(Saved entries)

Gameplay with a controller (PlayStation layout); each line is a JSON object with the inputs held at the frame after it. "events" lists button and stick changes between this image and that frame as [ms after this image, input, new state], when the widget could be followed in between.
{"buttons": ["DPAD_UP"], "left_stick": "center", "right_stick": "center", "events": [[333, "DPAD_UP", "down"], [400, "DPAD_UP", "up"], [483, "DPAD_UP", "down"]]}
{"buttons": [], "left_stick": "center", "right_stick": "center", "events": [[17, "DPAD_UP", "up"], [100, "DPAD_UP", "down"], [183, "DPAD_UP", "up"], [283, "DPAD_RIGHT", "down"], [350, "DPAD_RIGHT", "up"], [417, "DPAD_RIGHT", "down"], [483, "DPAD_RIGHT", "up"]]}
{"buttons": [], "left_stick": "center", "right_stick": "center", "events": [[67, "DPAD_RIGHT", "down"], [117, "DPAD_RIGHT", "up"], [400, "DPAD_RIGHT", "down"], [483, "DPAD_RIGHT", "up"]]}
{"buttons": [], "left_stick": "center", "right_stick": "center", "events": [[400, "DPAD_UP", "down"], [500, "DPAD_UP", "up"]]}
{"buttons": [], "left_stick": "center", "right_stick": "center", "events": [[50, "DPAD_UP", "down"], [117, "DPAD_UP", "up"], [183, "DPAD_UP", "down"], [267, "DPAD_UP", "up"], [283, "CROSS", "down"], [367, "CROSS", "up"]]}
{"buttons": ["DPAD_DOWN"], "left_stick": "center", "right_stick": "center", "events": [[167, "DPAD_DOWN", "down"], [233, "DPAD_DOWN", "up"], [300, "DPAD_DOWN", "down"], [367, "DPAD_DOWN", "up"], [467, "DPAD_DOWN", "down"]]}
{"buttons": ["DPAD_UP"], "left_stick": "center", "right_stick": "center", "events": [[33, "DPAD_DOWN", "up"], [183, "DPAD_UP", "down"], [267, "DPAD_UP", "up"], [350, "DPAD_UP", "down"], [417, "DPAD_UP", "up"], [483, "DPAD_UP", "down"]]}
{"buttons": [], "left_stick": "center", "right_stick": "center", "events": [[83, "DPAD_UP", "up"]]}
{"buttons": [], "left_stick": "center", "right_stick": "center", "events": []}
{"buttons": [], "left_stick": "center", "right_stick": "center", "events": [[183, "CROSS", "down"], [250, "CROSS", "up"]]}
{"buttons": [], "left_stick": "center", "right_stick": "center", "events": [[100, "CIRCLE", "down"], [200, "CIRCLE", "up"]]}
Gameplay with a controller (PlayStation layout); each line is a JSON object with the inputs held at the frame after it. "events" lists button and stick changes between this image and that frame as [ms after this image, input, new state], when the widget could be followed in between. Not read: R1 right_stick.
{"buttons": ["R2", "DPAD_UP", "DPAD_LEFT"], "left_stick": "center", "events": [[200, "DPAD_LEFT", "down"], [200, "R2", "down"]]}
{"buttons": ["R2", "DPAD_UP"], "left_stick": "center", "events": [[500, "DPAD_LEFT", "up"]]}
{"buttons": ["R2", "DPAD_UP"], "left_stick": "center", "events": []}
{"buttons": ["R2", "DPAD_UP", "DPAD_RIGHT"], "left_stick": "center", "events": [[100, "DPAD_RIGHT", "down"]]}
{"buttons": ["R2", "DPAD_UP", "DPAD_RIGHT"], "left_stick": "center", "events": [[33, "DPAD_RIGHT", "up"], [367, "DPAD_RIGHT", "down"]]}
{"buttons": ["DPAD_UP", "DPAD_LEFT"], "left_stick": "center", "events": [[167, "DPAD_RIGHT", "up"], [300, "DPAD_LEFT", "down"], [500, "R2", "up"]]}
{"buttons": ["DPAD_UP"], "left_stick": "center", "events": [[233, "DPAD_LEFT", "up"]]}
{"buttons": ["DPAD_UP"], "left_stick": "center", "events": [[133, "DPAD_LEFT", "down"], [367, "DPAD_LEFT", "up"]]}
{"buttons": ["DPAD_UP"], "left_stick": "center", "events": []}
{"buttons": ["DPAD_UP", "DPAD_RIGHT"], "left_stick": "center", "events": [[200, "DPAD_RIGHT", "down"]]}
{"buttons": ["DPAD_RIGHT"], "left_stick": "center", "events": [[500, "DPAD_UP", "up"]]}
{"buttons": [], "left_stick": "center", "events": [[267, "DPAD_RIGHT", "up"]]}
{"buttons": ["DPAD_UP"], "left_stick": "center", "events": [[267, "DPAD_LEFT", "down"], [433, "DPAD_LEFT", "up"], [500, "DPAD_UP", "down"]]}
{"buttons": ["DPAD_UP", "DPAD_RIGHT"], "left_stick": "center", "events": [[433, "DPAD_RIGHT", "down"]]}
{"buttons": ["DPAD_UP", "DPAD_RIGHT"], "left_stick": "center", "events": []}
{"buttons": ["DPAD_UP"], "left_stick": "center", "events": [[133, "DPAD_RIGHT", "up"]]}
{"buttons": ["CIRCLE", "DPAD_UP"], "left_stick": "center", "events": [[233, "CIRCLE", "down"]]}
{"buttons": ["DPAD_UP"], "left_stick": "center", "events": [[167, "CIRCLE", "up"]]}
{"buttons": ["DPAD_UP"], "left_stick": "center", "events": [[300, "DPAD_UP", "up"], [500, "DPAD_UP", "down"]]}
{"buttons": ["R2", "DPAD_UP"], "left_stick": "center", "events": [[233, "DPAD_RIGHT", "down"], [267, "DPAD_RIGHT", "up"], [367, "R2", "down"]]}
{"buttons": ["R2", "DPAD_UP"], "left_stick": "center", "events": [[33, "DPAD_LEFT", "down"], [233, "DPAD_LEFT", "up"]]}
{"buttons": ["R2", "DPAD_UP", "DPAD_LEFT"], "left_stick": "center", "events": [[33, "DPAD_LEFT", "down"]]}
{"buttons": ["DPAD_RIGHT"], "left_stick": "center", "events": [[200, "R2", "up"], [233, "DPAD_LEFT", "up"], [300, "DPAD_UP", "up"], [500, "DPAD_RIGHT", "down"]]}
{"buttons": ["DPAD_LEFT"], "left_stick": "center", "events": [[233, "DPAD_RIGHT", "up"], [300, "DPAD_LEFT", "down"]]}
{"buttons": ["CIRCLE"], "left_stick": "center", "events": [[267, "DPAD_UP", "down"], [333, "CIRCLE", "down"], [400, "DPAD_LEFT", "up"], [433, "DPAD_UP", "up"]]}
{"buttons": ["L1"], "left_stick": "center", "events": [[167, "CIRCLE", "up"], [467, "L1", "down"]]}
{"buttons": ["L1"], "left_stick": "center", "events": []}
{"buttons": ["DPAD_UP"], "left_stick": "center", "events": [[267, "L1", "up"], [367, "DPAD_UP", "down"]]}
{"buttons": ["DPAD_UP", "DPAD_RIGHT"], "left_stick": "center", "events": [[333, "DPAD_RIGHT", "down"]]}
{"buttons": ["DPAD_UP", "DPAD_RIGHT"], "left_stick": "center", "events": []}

◆ What is needed: Repeat all of the records, letter for letter.

◆ The completed task:
Gameplay with a controller (PlayStation layout); each line is a JSON object with the inputs held at the frame after it. "events" lists button and stick changes between this image and that frame as [ms after this image, input, new state], when the widget could be followed in between.
{"buttons": ["DPAD_UP"], "left_stick": "center", "right_stick": "center", "events": [[333, "DPAD_UP", "down"], [400, "DPAD_UP", "up"], [483, "DPAD_UP", "down"]]}
{"buttons": [], "left_stick": "center", "right_stick": "center", "events": [[17, "DPAD_UP", "up"], [100, "DPAD_UP", "down"], [183, "DPAD_UP", "up"], [283, "DPAD_RIGHT", "down"], [350, "DPAD_RIGHT", "up"], [417, "DPAD_RIGHT", "down"], [483, "DPAD_RIGHT", "up"]]}
{"buttons": [], "left_stick": "center", "right_stick": "center", "events": [[67, "DPAD_RIGHT", "down"], [117, "DPAD_RIGHT", "up"], [400, "DPAD_RIGHT", "down"], [483, "DPAD_RIGHT", "up"]]}
{"buttons": [], "left_stick": "center", "right_stick": "center", "events": [[400, "DPAD_UP", "down"], [500, "DPAD_UP", "up"]]}
{"buttons": [], "left_stick": "center", "right_stick": "center", "events": [[50, "DPAD_UP", "down"], [117, "DPAD_UP", "up"], [183, "DPAD_UP", "down"], [267, "DPAD_UP", "up"], [283, "CROSS", "down"], [367, "CROSS", "up"]]}
{"buttons": ["DPAD_DOWN"], "left_stick": "center", "right_stick": "center", "events": [[167, "DPAD_DOWN", "down"], [233, "DPAD_DOWN", "up"], [300, "DPAD_DOWN", "down"], [367, "DPAD_DOWN", "up"], [467, "DPAD_DOWN", "down"]]}
{"buttons": ["DPAD_UP"], "left_stick": "center", "right_stick": "center", "events": [[33, "DPAD_DOWN", "up"], [183, "DPAD_UP", "down"], [267, "DPAD_UP", "up"], [350, "DPAD_UP", "down"], [417, "DPAD_UP", "up"], [483, "DPAD_UP", "down"]]}
{"buttons": [], "left_stick": "center", "right_stick": "center", "events": [[83, "DPAD_UP", "up"]]}
{"buttons": [], "left_stick": "center", "right_stick": "center", "events": []}
{"buttons": [], "left_stick": "center", "right_stick": "center", "events": [[183, "CROSS", "down"], [250, "CROSS", "up"]]}
{"buttons": [], "left_stick": "center", "right_stick": "center", "events": [[100, "CIRCLE", "down"], [200, "CIRCLE", "up"]]}
Gameplay with a controller (PlayStation layout); each line is a JSON object with the inputs held at the frame after it. "events" lists button and stick changes between this image and that frame as [ms after this image, input, new state], when the widget could be followed in between. Not read: R1 right_stick.
{"buttons": ["R2", "DPAD_UP", "DPAD_LEFT"], "left_stick": "center", "events": [[200, "DPAD_LEFT", "down"], [200, "R2", "down"]]}
{"buttons": ["R2", "DPAD_UP"], "left_stick": "center", "events": [[500, "DPAD_LEFT", "up"]]}
{"buttons": ["R2", "DPAD_UP"], "left_stick": "center", "events": []}
{"buttons": ["R2", "DPAD_UP", "DPAD_RIGHT"], "left_stick": "center", "events": [[100, "DPAD_RIGHT", "down"]]}
{"buttons": ["R2", "DPAD_UP", "DPAD_RIGHT"], "left_stick": "center", "events": [[33, "DPAD_RIGHT", "up"], [367, "DPAD_RIGHT", "down"]]}
{"buttons": ["DPAD_UP", "DPAD_LEFT"], "left_stick": "center", "events": [[167, "DPAD_RIGHT", "up"], [300, "DPAD_LEFT", "down"], [500, "R2", "up"]]}
{"buttons": ["DPAD_UP"], "left_stick": "center", "events": [[233, "DPAD_LEFT", "up"]]}
{"buttons": ["DPAD_UP"], "left_stick": "center", "events": [[133, "DPAD_LEFT", "down"], [367, "DPAD_LEFT", "up"]]}
{"buttons": ["DPAD_UP"], "left_stick": "center", "events": []}
{"buttons": ["DPAD_UP", "DPAD_RIGHT"], "left_stick": "center", "events": [[200, "DPAD_RIGHT", "down"]]}
{"buttons": ["DPAD_RIGHT"], "left_stick": "center", "events": [[500, "DPAD_UP", "up"]]}
{"buttons": [], "left_stick": "center", "events": [[267, "DPAD_RIGHT", "up"]]}
{"buttons": ["DPAD_UP"], "left_stick": "center", "events": [[267, "DPAD_LEFT", "down"], [433, "DPAD_LEFT", "up"], [500, "DPAD_UP", "down"]]}
{"buttons": ["DPAD_UP", "DPAD_RIGHT"], "left_stick": "center", "events": [[433, "DPAD_RIGHT", "down"]]}
{"buttons": ["DPAD_UP", "DPAD_RIGHT"], "left_stick": "center", "events": []}
{"buttons": ["DPAD_UP"], "left_stick": "center", "events": [[133, "DPAD_RIGHT", "up"]]}
{"buttons": ["CIRCLE", "DPAD_UP"], "left_stick": "center", "events": [[233, "CIRCLE", "down"]]}
{"buttons": ["DPAD_UP"], "left_stick": "center", "events": [[167, "CIRCLE", "up"]]}
{"buttons": ["DPAD_UP"], "left_stick": "center", "events": [[300, "DPAD_UP", "up"], [500, "DPAD_UP", "down"]]}
{"buttons": ["R2", "DPAD_UP"], "left_stick": "center", "events": [[233, "DPAD_RIGHT", "down"], [267, "DPAD_RIGHT", "up"], [367, "R2", "down"]]}
{"buttons": ["R2", "DPAD_UP"], "left_stick": "center", "events": [[33, "DPAD_LEFT", "down"], [233, "DPAD_LEFT", "up"]]}
{"buttons": ["R2", "DPAD_UP", "DPAD_LEFT"], "left_stick": "center", "events": [[33, "DPAD_LEFT", "down"]]}
{"buttons": ["DPAD_RIGHT"], "left_stick": "center", "events": [[200, "R2", "up"], [233, "DPAD_LEFT", "up"], [300, "DPAD_UP", "up"], [500, "DPAD_RIGHT", "down"]]}
{"buttons": ["DPAD_LEFT"], "left_stick": "center", "events": [[233, "DPAD_RIGHT", "up"], [300, "DPAD_LEFT", "down"]]}
{"buttons": ["CIRCLE"], "left_stick": "center", "events": [[267, "DPAD_UP", "down"], [333, "CIRCLE", "down"], [400, "DPAD_LEFT", "up"], [433, "DPAD_UP", "up"]]}
{"buttons": ["L1"], "left_stick": "center", "events": [[167, "CIRCLE", "up"], [467, "L1", "down"]]}
{"buttons": ["L1"], "left_stick": "center", "events": []}
{"buttons": ["DPAD_UP"], "left_stick": "center", "events": [[267, "L1", "up"], [367, "DPAD_UP", "down"]]}
{"buttons": ["DPAD_UP", "DPAD_RIGHT"], "left_stick": "center", "events": [[333, "DPAD_RIGHT", "down"]]}
{"buttons": ["DPAD_UP", "DPAD_RIGHT"], "left_stick": "center", "events": []}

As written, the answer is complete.